Ben bu işin sır ve hikmetine karşı hayretler içindeydim. Çoluk çocuğunun nafakası için geceli gündüzlü örs başından ayrılmayan demirciyi görmek istedim.
Bir gün dükkânına gittim. Selâm verdim. Beni görünce, çocuklar gibi sevindi.
Ellerime sarıldı, uzun uzun öptü ve benden duâ rica etti.
Henüz keşf âlemine girmemiş olduğu için makamından habersizdi.
Benden duâ isteyince dedim ki: “Ben senin ayaklarından öpeyim de, sen bana duâ et.” O ise; “Benim sana duâ etmemle, içimdeki dert hafiflemez ki” dedi. Derdin nedir, söyle bir çare arayalım, deyince, tekrar: “Acaba kıyâmet gününde bunca insanın hâli ne olur?
Bunu düşünmekten, buna yanmaktan başka derdim yok” dedi ve hüngür hüngür ağlamaya başladı.
Beni de ağlattı.

O vakit içimde bir nidâ duydum: “Bunlar nefsim nefsim (kendim) diyenlerden değil, ümmetim ümmetim diyenlerdendir.”. Hemen içimdeki hayret silindi.
Kutupluk makamının bu demirciye niçin verildiğini sezer gibi oldum.
Anladım ki, böyleleri, sevgili Peygamberimizin kalbine doğrudur ve O’nun hakikatine mazharlardır.
Demirciye: “İnsanların azâb çekmesinden sana ne?” dedim.
“Bana mı’ne? Benim fitratımın mayası, şefkat suyuyla yoğrulmuştur. Cehennem ehlinin bütün azâbını bana yükleseler de, onları bağışlasalar, ben saadete ererim ve derdimden kurtulurum” dedi.
Demircinin dükkânında saatlerce oturdum.

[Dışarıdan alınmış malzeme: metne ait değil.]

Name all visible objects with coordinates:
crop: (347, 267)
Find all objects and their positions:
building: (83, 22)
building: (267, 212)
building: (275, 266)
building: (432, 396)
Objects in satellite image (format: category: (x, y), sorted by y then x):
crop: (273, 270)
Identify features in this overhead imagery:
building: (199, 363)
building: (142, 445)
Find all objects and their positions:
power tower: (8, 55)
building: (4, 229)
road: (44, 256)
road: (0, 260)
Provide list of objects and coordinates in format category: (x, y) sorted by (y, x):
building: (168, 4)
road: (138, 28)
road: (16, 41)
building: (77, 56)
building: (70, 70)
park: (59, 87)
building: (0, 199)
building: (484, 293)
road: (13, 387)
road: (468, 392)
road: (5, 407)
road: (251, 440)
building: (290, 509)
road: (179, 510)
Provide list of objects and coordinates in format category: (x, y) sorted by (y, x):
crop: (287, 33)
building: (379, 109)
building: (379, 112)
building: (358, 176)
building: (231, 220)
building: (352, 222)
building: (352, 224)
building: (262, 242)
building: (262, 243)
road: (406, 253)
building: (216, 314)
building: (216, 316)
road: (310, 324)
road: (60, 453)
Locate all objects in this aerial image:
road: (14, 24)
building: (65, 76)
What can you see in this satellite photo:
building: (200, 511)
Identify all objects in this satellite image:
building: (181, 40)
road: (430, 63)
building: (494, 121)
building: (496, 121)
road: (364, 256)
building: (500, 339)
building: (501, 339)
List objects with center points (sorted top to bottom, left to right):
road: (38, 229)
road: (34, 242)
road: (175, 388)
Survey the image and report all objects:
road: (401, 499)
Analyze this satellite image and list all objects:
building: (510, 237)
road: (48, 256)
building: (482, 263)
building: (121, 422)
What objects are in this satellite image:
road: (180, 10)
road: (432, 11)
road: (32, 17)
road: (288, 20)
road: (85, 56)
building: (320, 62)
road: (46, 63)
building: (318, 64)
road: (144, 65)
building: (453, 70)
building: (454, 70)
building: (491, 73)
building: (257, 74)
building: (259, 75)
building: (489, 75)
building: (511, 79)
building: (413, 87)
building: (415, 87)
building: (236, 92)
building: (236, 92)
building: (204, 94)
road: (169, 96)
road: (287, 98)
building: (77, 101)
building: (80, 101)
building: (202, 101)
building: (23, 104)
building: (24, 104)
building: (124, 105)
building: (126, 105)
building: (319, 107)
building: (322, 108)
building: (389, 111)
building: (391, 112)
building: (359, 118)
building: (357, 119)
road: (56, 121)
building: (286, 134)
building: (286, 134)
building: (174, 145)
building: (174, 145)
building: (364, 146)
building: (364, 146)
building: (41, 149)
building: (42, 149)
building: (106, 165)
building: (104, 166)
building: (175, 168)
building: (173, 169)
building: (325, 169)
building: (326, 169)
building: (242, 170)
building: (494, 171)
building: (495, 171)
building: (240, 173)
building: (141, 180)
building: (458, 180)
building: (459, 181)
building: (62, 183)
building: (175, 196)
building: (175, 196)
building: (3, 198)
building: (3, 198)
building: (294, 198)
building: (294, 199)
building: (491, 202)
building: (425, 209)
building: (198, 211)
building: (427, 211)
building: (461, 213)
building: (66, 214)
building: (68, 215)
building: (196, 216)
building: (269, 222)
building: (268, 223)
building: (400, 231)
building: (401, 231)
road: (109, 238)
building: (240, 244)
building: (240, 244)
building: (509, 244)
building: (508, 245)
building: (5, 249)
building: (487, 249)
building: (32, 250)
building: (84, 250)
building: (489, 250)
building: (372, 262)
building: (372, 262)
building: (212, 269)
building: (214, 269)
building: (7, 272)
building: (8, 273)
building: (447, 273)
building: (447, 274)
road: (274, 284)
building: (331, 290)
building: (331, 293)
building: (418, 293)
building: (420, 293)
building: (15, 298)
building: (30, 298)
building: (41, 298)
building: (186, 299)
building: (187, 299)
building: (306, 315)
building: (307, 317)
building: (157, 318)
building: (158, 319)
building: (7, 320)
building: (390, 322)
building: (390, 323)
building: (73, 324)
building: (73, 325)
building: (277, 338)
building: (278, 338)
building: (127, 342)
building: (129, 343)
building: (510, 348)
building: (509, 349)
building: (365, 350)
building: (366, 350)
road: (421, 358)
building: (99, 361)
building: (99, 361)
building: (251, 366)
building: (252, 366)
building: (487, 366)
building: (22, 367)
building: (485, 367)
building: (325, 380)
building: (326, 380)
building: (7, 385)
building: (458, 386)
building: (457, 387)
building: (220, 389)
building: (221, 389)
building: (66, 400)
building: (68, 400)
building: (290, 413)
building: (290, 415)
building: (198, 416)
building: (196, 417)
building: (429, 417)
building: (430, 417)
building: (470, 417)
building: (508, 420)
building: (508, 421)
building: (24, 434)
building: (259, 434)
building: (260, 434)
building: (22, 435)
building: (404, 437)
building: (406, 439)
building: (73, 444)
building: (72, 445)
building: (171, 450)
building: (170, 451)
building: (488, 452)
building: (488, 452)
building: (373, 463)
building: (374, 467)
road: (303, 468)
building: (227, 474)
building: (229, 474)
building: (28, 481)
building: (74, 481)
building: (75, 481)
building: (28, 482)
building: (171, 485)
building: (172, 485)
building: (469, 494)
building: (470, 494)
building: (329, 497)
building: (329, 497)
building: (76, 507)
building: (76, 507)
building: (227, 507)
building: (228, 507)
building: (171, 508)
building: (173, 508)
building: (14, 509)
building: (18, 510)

Sohbet etti.
O, namazda okunmak için farz miktarından fazla süre ve âyet bilmiyordu. Bilmediklerini öğrettim.
Ve ben kırk yıldır elde edemediğim mânevi derecelere yükseldim. İçim feyz-i ilâhi ile doldu.
O vakit iyice anladım ki, kutupluk sırrı başka bir mânâ imiş. O, faziletle, ilimle ibâdetle elde edilen bir iş değil sadece Allah vergisidir.